- [Input]:
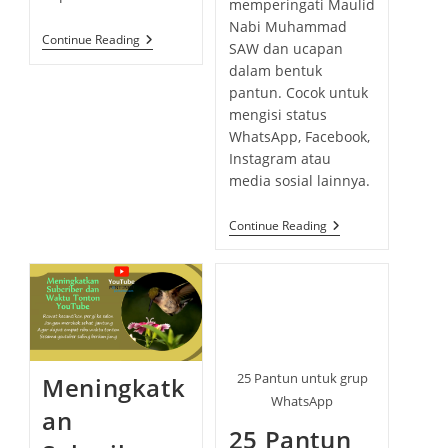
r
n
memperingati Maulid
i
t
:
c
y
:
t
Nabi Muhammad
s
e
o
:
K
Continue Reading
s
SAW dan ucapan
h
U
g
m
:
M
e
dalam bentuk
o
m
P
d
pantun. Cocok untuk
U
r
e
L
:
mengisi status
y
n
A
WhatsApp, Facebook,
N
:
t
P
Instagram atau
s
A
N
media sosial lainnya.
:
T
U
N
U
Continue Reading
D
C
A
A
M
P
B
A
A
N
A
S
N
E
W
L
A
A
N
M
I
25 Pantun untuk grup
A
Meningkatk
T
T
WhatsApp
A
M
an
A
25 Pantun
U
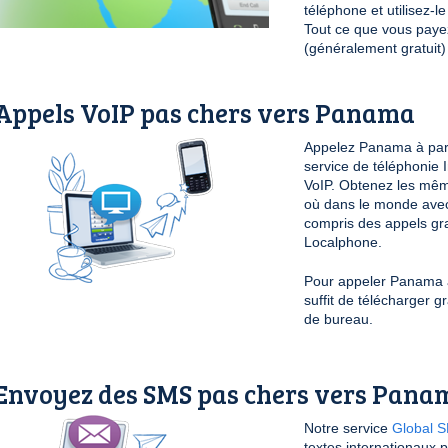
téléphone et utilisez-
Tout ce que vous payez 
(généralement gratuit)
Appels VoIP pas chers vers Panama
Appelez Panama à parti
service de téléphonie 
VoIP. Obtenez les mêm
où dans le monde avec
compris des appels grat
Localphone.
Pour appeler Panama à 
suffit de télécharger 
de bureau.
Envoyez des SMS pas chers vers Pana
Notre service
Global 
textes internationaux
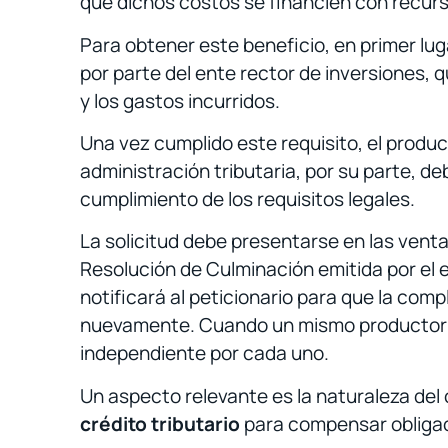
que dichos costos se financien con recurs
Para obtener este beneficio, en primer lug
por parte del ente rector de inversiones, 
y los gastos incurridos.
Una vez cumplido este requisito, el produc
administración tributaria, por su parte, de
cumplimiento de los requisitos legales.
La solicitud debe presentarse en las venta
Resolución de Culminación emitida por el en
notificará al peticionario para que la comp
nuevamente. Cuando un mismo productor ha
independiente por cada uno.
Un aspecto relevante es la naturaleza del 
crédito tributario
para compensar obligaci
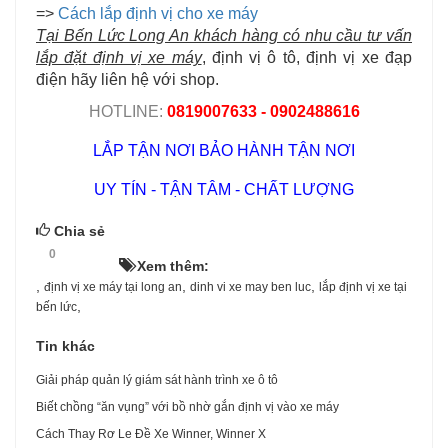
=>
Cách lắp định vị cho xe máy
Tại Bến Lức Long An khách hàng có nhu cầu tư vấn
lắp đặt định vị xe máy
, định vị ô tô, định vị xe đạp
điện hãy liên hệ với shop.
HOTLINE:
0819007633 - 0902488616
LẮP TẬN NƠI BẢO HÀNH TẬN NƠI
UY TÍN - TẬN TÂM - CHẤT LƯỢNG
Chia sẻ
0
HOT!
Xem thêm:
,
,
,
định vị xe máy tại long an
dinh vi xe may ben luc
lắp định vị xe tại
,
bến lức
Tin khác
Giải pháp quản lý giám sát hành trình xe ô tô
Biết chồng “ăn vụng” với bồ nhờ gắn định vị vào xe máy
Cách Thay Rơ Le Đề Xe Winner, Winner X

- [Activity]: Every line of the material must be repeated exactly; pictures stay out.

- [Answer for the task]:
r
n
memperingati Maulid
i
t
:
c
y
:
t
Nabi Muhammad
s
e
o
:
K
Continue Reading
s
SAW dan ucapan
h
U
g
m
:
M
e
dalam bentuk
o
m
P
d
pantun. Cocok untuk
U
r
e
L
:
mengisi status
y
n
A
WhatsApp, Facebook,
N
:
t
P
Instagram atau
s
A
N
media sosial lainnya.
:
T
U
N
U
Continue Reading
D
C
A
A
M
P
B
A
A
N
A
S
N
E
W
L
A
A
N
M
I
25 Pantun untuk grup
A
Meningkatk
T
T
WhatsApp
A
M
an
A
25 Pantun
U
téléphone et utilisez-
Tout ce que vous payez 
(généralement gratuit)
Appels VoIP pas chers vers Panama
Appelez Panama à parti
service de téléphonie 
VoIP. Obtenez les mêm
où dans le monde avec
compris des appels grat
Localphone.
Pour appeler Panama à 
suffit de télécharger 
de bureau.
Envoyez des SMS pas chers vers Pana
Notre service
Global 
textes internationaux
que dichos costos se financien con recurs
Para obtener este beneficio, en primer lug
por parte del ente rector de inversiones, 
y los gastos incurridos.
Una vez cumplido este requisito, el produc
administración tributaria, por su parte, de
cumplimiento de los requisitos legales.
La solicitud debe presentarse en las venta
Resolución de Culminación emitida por el en
notificará al peticionario para que la comp
nuevamente. Cuando un mismo productor ha
independiente por cada uno.
Un aspecto relevante es la naturaleza del 
crédito tributario
para compensar obligaci
=>
Cách lắp định vị cho xe máy
Tại Bến Lức Long An khách hàng có nhu cầu tư vấn
lắp đặt định vị xe máy
, định vị ô tô, định vị xe đạp
điện hãy liên hệ với shop.
HOTLINE:
0819007633 - 0902488616
LẮP TẬN NƠI BẢO HÀNH TẬN NƠI
UY TÍN - TẬN TÂM - CHẤT LƯỢNG
Chia sẻ
0
HOT!
Xem thêm:
,
,
,
định vị xe máy tại long an
dinh vi xe may ben luc
lắp định vị xe tại
,
bến lức
Tin khác
Giải pháp quản lý giám sát hành trình xe ô tô
Biết chồng “ăn vụng” với bồ nhờ gắn định vị vào xe máy
Cách Thay Rơ Le Đề Xe Winner, Winner X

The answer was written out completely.